Berbekal informasi tersebut, Tim Opsnal melakukan pengembangan selama tiga hari. Pada Senin (15/6/2026) sekira pukul 12.00 WIB, petugas mengadang tersangka Z saat melintas di Desa Pelompek menggunakan sepeda motor tanpa pelat nomor.
Dari hasil interogasi interaktif melalui pesan singkat di ponselnya, tersangka Z mengaku diperintah oleh J untuk mengantarkan sabu dari Padang kepada tersangka N alias H di Sungai Penuh. Namun, karena curiga telah dibuntuti, Z sempat membuang barang bukti di sepanjang jalan kawasan perkebunan teh Kayu Aro.
Petugas kemudian memancing tersangka N alias H untuk bertemu di area ATM depan Pabrik Teh Kayu Aro dan langsung melakukan penangkapan.
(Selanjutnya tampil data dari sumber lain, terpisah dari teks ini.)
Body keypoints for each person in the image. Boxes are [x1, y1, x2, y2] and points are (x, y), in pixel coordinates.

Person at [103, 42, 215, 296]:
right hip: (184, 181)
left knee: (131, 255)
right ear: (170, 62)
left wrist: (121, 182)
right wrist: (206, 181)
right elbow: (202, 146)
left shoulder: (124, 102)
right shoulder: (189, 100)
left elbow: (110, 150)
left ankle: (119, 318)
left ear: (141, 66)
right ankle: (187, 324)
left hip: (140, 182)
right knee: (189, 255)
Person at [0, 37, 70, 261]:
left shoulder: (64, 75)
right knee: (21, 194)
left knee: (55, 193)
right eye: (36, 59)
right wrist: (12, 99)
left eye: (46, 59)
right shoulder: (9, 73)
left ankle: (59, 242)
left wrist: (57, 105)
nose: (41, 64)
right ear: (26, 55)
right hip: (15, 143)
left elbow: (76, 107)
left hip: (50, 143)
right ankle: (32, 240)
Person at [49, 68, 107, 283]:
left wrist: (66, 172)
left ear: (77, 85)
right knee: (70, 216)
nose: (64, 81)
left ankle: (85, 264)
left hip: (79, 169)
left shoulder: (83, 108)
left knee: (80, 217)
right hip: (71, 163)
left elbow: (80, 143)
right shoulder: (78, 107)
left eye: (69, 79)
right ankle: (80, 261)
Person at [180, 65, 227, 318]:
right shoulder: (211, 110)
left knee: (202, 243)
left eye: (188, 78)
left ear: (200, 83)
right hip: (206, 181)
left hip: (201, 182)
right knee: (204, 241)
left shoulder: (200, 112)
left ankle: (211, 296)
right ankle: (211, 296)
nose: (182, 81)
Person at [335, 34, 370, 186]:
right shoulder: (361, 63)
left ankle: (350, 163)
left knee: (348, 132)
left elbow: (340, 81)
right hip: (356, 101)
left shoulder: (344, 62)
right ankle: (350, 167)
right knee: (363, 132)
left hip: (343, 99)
Tersangka N alias H yang berperan sebagai ‘penempel’ sabu di wilayah Sungai Penuh akhirnya mengakui keterlibatannya.
Penyisiran Kebun Teh: Petugas Temukan Puluhan Paket Tambahan
Setelah mengamankan kedua pelaku, Tim Opsnal Polres Kerinci bergerak cepat melakukan penyisiran intensif di sepanjang jalan Perkebunan Teh Bedeng 8, Kayu Aro, tempat di mana tersangka Z membuang barang bukti.
Hasilnya, petugas berhasil menemukan 41 paket narkotika jenis sabu siap edar dengan berat bruto 14,7 gram.
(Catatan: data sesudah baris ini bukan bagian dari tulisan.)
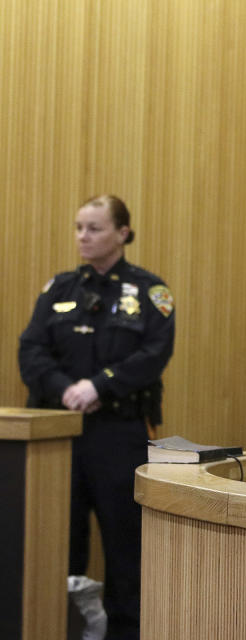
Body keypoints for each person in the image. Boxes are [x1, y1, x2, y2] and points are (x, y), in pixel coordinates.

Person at [19, 194, 175, 639]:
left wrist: (99, 385)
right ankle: (56, 627)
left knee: (124, 545)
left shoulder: (150, 291)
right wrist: (62, 387)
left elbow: (153, 354)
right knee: (57, 542)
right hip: (59, 432)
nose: (82, 237)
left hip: (118, 432)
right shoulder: (59, 290)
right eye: (78, 227)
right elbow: (30, 349)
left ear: (122, 233)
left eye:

Total Barang Bukti yang Diamankan:
Total Berat Bruto Sabu: 15,25 gram (0,55 gram dari TKP awal + 14,7 gram hasil penyisiran kebun teh).
1 (satu) kotak peluru senapan angin merek SUPER warna merah.
2 (dua) unit handphone (Xiaomi Redmi 8 dan Oppo A3s).
2 (dua) unit sepeda motor Honda Genio (warna merah tanpa nopol dan warna putih No. Pol BA 5460 OM).
Ancaman Hukuman
Kedua pelaku saat ini telah ditahan di Mapolres Kerinci untuk pemeriksaan lebih lanjut. Atas perbuatannya, para tersangka dijerat dengan:
Pasal 114 Ayat (1) Jo Pasal 132 atau Pasal 609 Ayat (1) huruf a UU RI No. 35 Tahun 2009 tentang Narkotika Jo UU RI No. 1 Tahun 2023 tentang KUHP.
Polres Kerinci mengimbau kepada seluruh masyarakat untuk tetap waspada dan segera melaporkan kepada pihak kepolisian jika melihat atau mengetahui adanya aktivitas mencurigakan terkait peredaran gelap narkotika di lingkungan sekitar.